基于生态-经济权衡的京津冀城市群土地利用优化配置

doi:10.18306/dlkxjz.2019.01.003

Abstract

Abstract:

In order to achieve harmonious ecological and economic development in urban agglomerations, it is important to explore the trade-offs between environmental protection and economic development, and use this knowledge to optimize land use allocation. This study aimed to simulate land use changes in the Beijing-Tianjin-Hebei urban agglomeration with different goals and under different scenarios in 2025 to identify the optimal land use allocation strategies based on the trade-offs between ecological and economic benefits. In order to meet the land use demands for environment-friendly development in the Beijing-Tianjin-Hebei urban agglomeration, we developed two optimization goals—ecosystem services value maximization and economic value maximization, and four land use scenarios—environmental protection, balanced development, food security, and economic development focus. A CLUE-S model was built to simulate and predict the optimal land use allocation strategy. The results show that the optimal land use allocations with the ecosystem services maximization goal were very different comparing to that with the economic value maximization goal. The ecosystem services value is estimated to be approximately 1442.36 billion Yuan with the ecosystem services maximization goal and under the environmental protection scenarios, more than that with the economic value maximization goal and under the same scenario. Spatially, the increase of ecologically beneficial land-use types, including forest land and grassland, is more often seen in the Bashang Plateau, Yanshan Mountains, and Taihang Mountains. The increase of water areas often occurs in coastal regions in the east. There are significant trade-offs between ecosystem services value maximization and economic value maximization. The results of this trade-off analysis can provide a basis for future ecological projects in the Beijing-Tianjin-Hebei urban agglomeration.

+--

● Written tasks:
a) List the land use scenarios named in the land use optimization abstract.
b) Select each line of the dataset entries that contains the string "right".

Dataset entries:
+--

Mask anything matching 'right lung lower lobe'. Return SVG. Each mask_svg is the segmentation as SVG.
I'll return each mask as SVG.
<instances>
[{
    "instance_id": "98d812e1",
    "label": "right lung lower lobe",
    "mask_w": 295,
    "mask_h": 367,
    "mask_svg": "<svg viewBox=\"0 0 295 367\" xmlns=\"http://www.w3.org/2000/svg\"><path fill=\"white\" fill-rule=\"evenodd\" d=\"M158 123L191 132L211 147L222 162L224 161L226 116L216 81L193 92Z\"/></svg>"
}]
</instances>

+--

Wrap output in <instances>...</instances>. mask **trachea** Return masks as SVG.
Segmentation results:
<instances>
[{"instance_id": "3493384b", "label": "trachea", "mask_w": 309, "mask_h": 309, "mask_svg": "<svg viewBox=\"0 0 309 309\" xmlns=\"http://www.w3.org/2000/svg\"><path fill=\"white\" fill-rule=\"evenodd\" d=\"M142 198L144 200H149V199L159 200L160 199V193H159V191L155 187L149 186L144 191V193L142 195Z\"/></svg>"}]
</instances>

+--

● Answers in order:
a)
- Environmental protection
- Balanced development
- Food security
- Economic development focus

b)
Mask anything matching 'right lung lower lobe'. Return SVG. Each mask_svg is the segmentation as SVG.
    "label": "right lung lower lobe",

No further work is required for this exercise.